Charlotte Brontë and the power of sisterhood

"I am no bird, and no net ensnares me." - Charlotte Brontë

Despite being the daughters of a vicar and growing up in a parsonage, Anne, Charlotte, and Emily Brontë were a wild bunch. At an early age, they demonstrated their creativity by inventing a fantastical land called Gondal. Knowing their father would disapprove of the romantic stories they concocted, they transcribed them in handwriting so small, no adult could hope to read it. 

To capture this sense of sisterhood, we drew inspiration from the Three Graces (Charites) of Greek mythology. Portrayed many times by painters and sculptors alike, they have come to represent many things, ranging from the feminine (charm, beauty, creativity) to the moral (faith, hope, love) to the agonistic (Hera, Aphrodite and Athena), to the creative (experience, inspiration, craft) to the unbreakable bond of kinship (Foedus Inviolabile).

The desolate and beautiful landscape surrounding their Yorkshire town of Howarth served as the setting for their most famous stories, and was the inspiration for our illustration. Like their characters, the landscape was untamed and as romantic as it was unforgiving.

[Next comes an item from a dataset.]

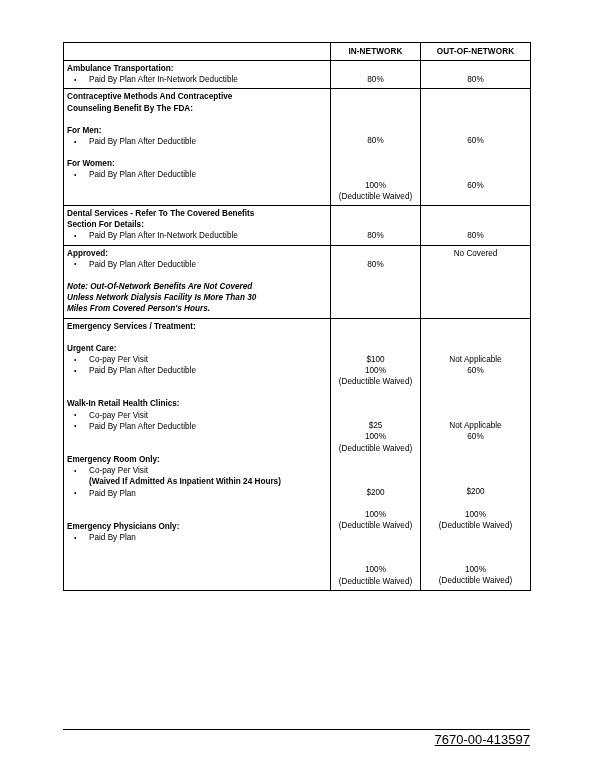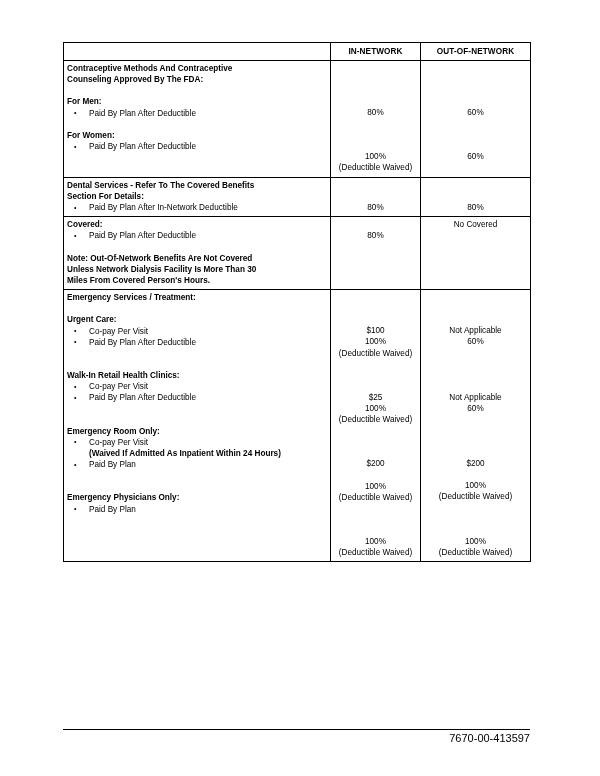"Ambulance Transportation:" tr { html: none -> <tr> <td> <span>Ambulance Transportation:</span> <ul> <li>Paid By Plan After In-Network Deductible</li> </ul> </td> <td> <span></span> <span>80%</span> </td> <td> <span></span> <span>80%</span> </td> </tr> }
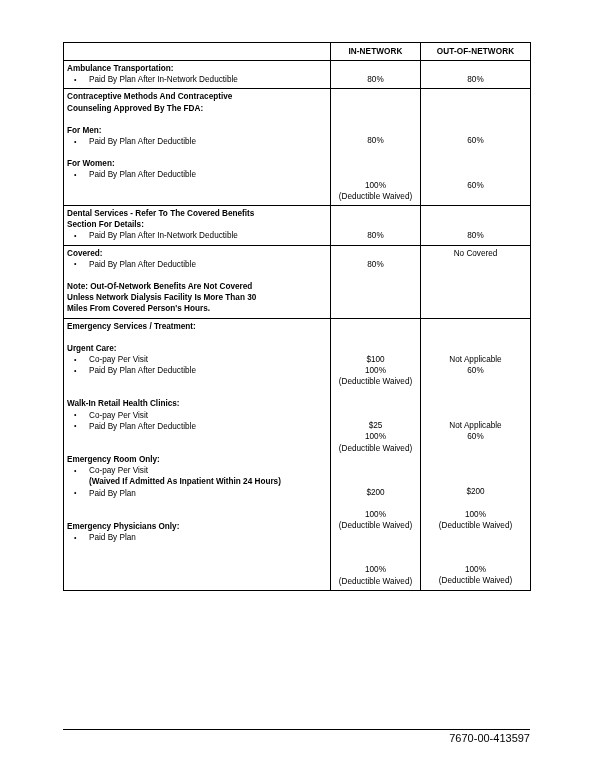"Counseling Approved By The FDA:" span.ttl { text: Approved -> Benefit }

This drawing is from my illustrated book Women Writers: Collected Works & Poems.

About the Art

“The fierce independence expressed in the quote is paired with the solidarity of the three graces. Instead of birds in a tree, delicate and fearful, the sisters form the unshakeable base of the tree itself. The central figure's dress becomes the trunk, utilizing the same pattern as the branches. The side figures' floral dresses mirror the foliage in the tree.”